[[ QUOTED PASSAGE, beginning ]]
27 August 2014

Quotation of the Day

… the world has made moral progress, while the churches haven’t. Their clinging to cruel and archaic views, like demands for women’s subordination and intolerance of homosexuality, makes them seem like relics, outposts of prejudice that more and more people reject. Many of the largest denominations have taken a sharply conservative turn, driving out liberals and moderates and imposing litmus tests of political orthodoxy, which has only accelerated the decline.

08 August 2014

Waiting vs. Hustling

Today’s question comes from a reader on a planet circling Arcturus, as far as I can tell. The truth is, I’ve lost my reference, so he or she may as well have come from some distant part of the galaxy. Anyway, our Arcturian wants to know when and where did Abraham Lincoln say “Good things may come to those who wait, but only what’s left behind by those who hustle.”

It’s a good question, I guess. I’m not familiar with the saying, actually, but I’ll take a stab at it. I mean, I know it’s a twist on that old saw that says “All things come to him who waits”, but I don’t think I’ve ever run into the bit about hustling. Come to think of it, it’s kind of a wretched proverb, extolling pushy behavior by those disinclined to wait their turns. All things come to him who gets there first, and to hell with fairness, sharing, and all that crap. With an attitude like that, why bother with civilization?

I doubt very much that Abraham Lincoln ever said it. It doesn’t sound like him. It does sound like something somebody might say—if that somebody was alive at the very end of the nineteenth century or early in the twentieth. (Abraham Lincoln, for the history-challenged, was assassinated at the end of the Civil War.) The word “hustle” is the giveaway. I suppose it could have been used in this sense in Lincoln’s time, but I didn’t find any example of it. “Hustle” (in this sense) belongs to the era of Teddy Roosevelt, Carnegie and Rockefeller, Horatio Alger and Edward Stratemeyer. The time when wake-awake bright-eyed young lads full of grit and drive set out to pull themselves out of the gutter by their own bootstraps, maybe with the aid of some wealthy elderly gentleman whose runaway horse they stopped before his coach got smashed to flinders.
[[ QUOTED PASSAGE, end ]]
[[ RECORDED DATA, beginning ]]
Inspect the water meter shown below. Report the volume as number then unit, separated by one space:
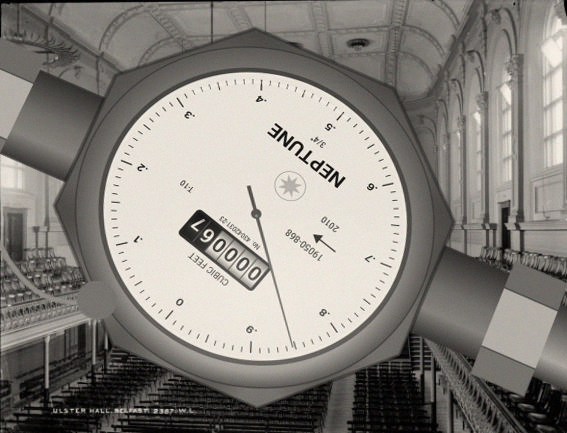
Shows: 66.85 ft³
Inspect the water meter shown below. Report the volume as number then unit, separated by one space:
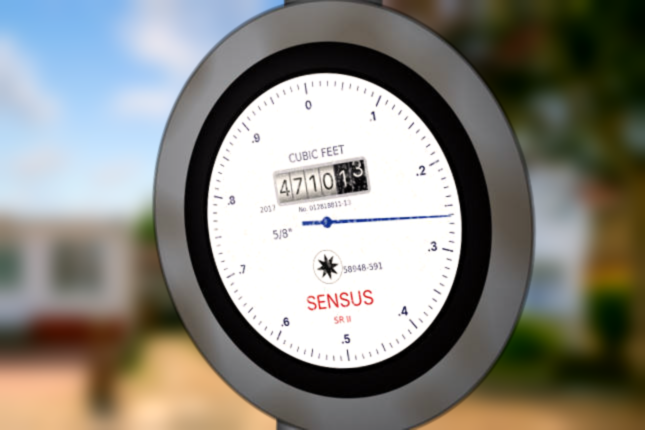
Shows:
[[ RECORDED DATA, end ]]
▶ **TASKS FOR THIS EXERCISE**:
[a] Answer these questions about the blog page about the Lincoln quotation:
(i) What two examples of the churches' cruel and archaic views appear in the Quotation of the Day?
(ii) What old saying does the writer call the basis for the supposed Lincoln quotation?
(iii) What word does the writer call "the giveaway"?
[b] Pick up the blog page about the Lincoln quotation right after its final sentence and continue it.
The data that comes after the blog page about the Lincoln quotation is separate material.

▶ **TASK-BY-TASK OUTPUTS**:
[a]
(i) Demands for women's subordination and intolerance of homosexuality.
(ii) "All things come to him who waits."
(iii) "Hustle."

[b]
Those guys were full of hustle; it was like a watchword for them. And in fact the earliest version of this saying I could find in an all-too-casual search appeared in the December 1895 issue of Railway and Locomotive Engineering, p. 772, as part of a reply to a railroad worker concerned about the rights of workers:
I believe, however, that our employers, if left free to act, will fittingly recognize all of us according to the measure of our faithfulness and capacity. I do not see how they can do otherwise. Industry and study surely make the road to preferment. When we do not progress as fast as we think we should, more and better work is generally necessary. There is no other way to succeed.

The length of time we have served and the fidelity that has characterized our service will influence (and very properly) our advancement.

A hundred men may start in the railroad service to-day, all on an equality. Ten years’ service, and what then? You will no doubt find ten, or less, of them near or at the top round of the ladder. The balance of the hundred will, in all probability, be about where they started or out of a job, quarreling among themselves as to the most deserving or who has been most sadly treated by Dame Fortune. The boys high up on the ladder, who carefully guarded the interest of those they served, who depended upon themselves and their own effort, have nothing to regret. The balance of the gang at the bottom of the ladder, who sought success by an easier and shorter road, will no doubt all agree that they “have a kick coming.” Have they?

A little time, my friend, will tell the story. In the meantime, remember that all things come to those who “hustle” while they wait.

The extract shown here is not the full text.